### Work instructions
Report, as a bare number, how many lines of the material below contain the word "chair".

### Supplied records

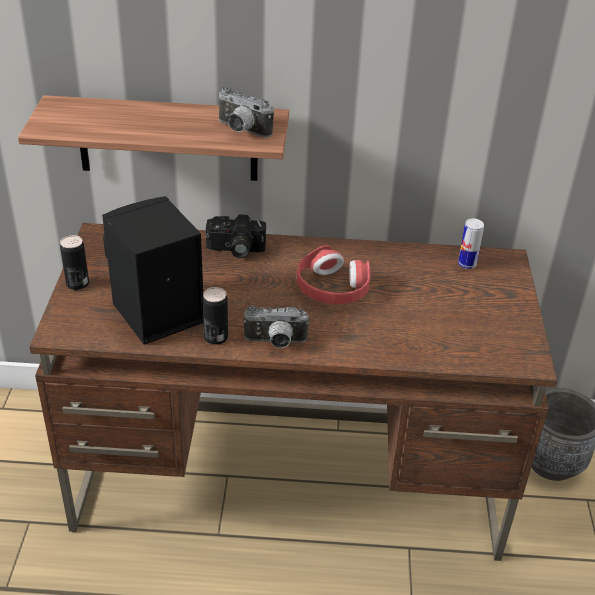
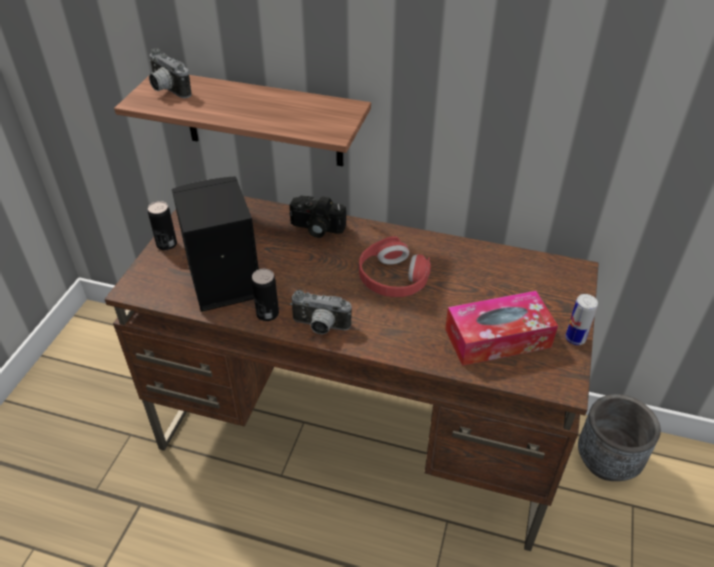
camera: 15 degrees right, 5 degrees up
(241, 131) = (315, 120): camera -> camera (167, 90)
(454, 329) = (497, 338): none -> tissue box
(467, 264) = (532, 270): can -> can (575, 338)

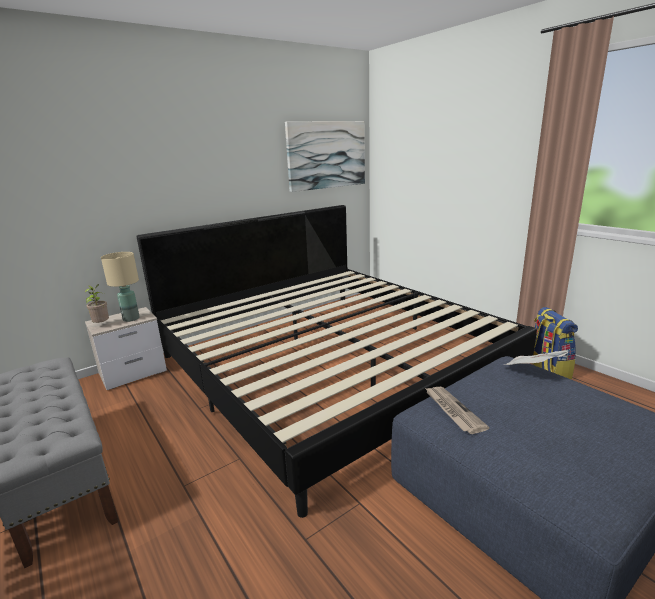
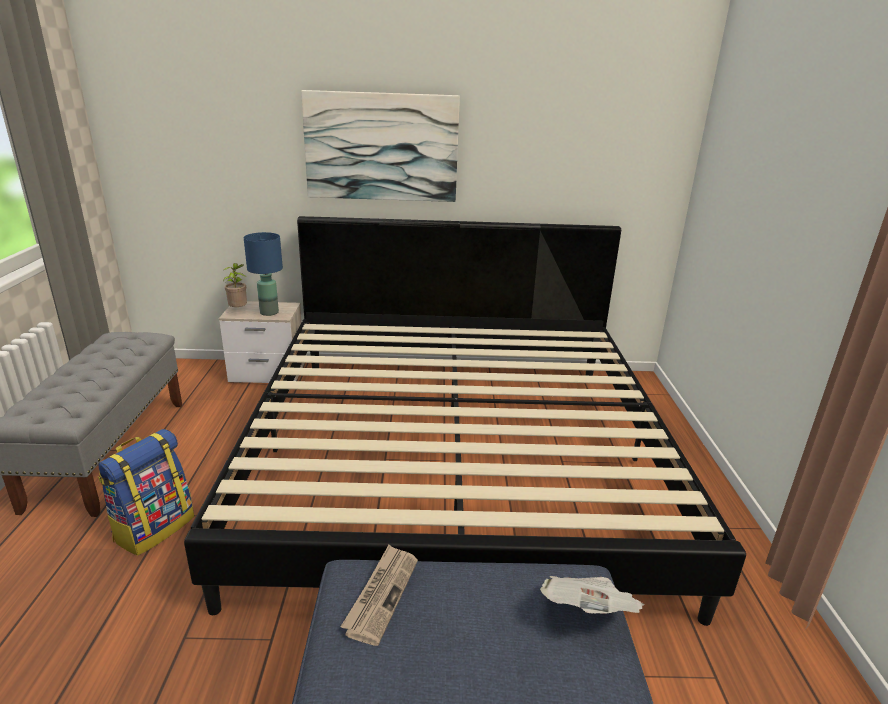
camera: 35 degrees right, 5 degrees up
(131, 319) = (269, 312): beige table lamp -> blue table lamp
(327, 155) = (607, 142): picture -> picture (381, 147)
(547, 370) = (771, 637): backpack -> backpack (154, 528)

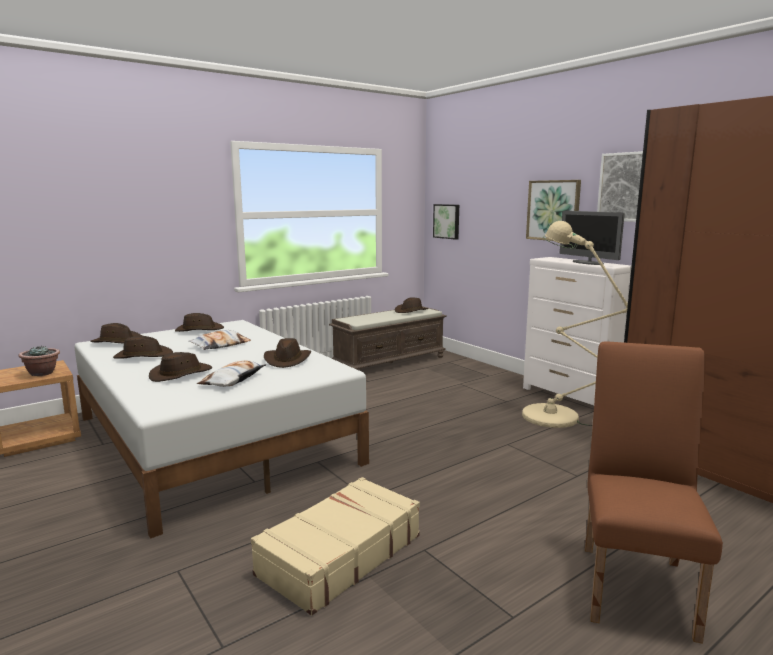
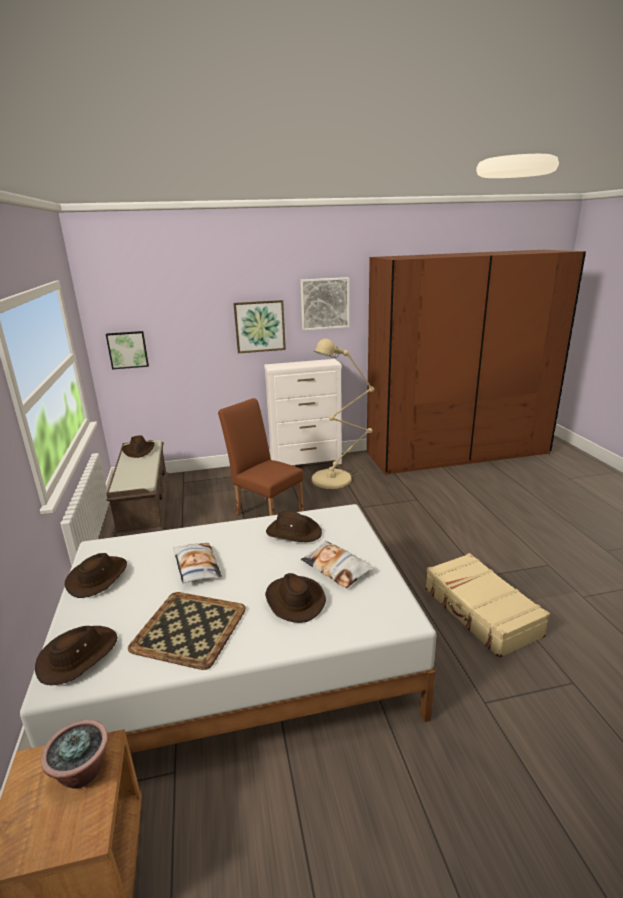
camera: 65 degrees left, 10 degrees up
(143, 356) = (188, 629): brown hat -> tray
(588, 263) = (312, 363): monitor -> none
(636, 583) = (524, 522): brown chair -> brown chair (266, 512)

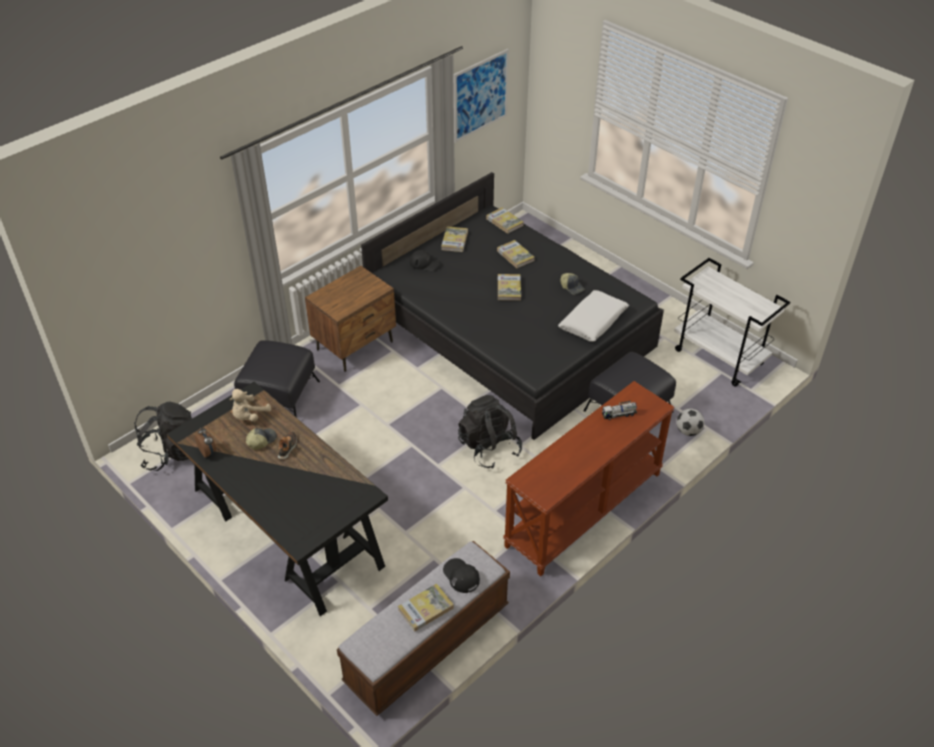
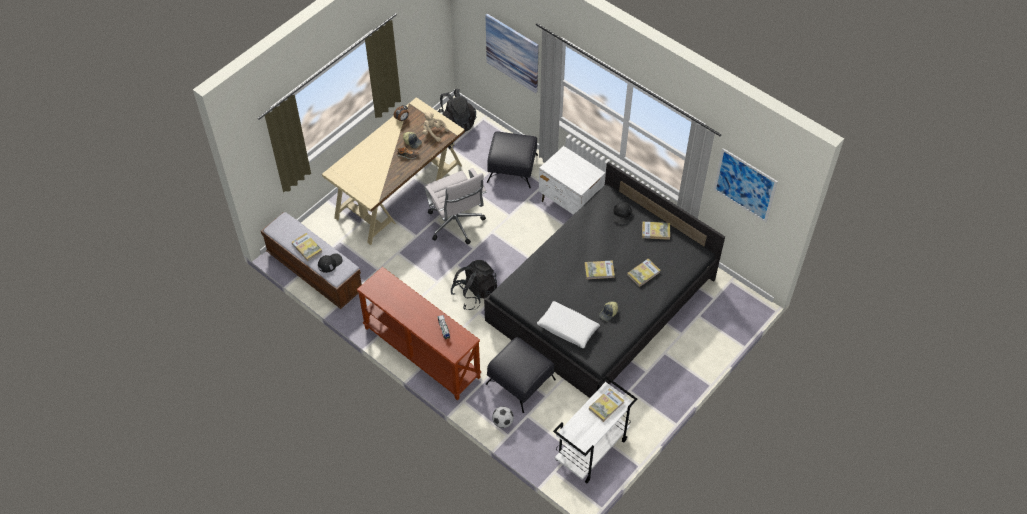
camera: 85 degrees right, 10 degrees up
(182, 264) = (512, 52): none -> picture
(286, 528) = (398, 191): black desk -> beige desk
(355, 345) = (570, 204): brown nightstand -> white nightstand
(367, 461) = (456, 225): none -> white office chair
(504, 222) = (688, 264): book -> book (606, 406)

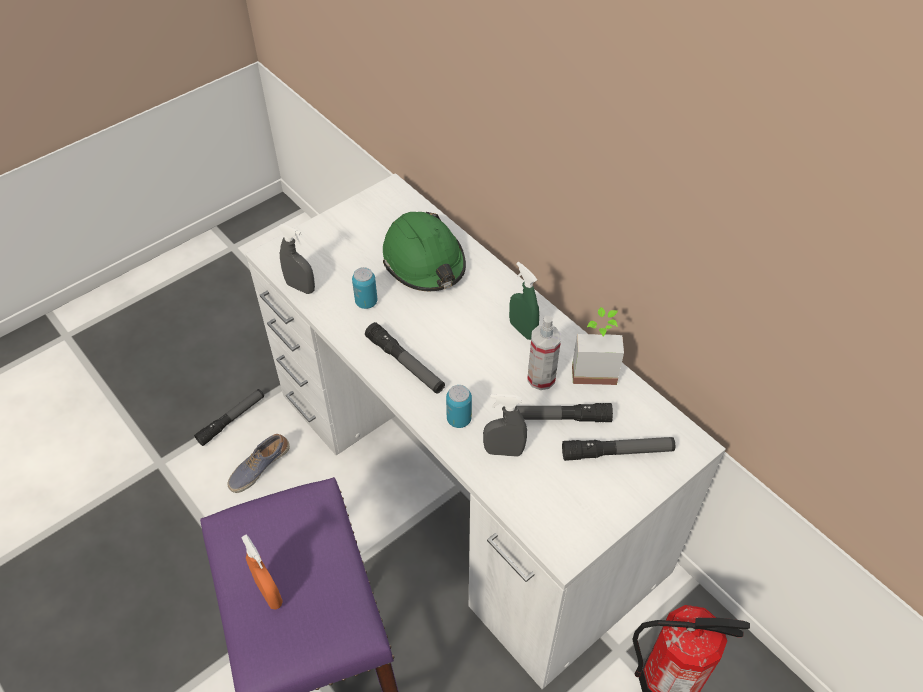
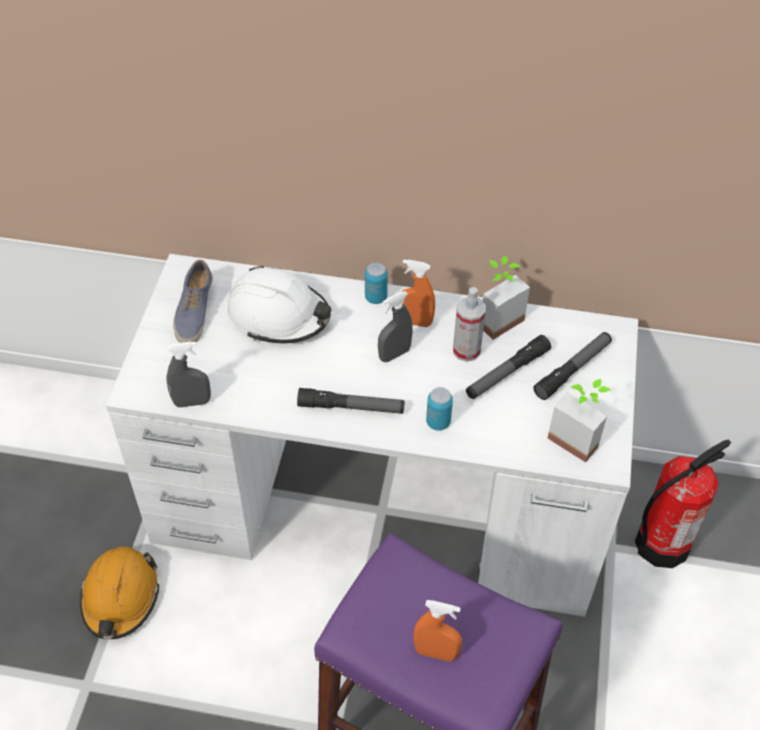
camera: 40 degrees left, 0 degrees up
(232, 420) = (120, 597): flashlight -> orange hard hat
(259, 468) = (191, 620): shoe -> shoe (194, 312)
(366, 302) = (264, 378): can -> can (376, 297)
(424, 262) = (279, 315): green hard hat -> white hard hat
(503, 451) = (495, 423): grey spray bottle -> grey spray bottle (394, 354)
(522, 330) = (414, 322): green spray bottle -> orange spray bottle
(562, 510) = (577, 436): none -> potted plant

### Result for this task
2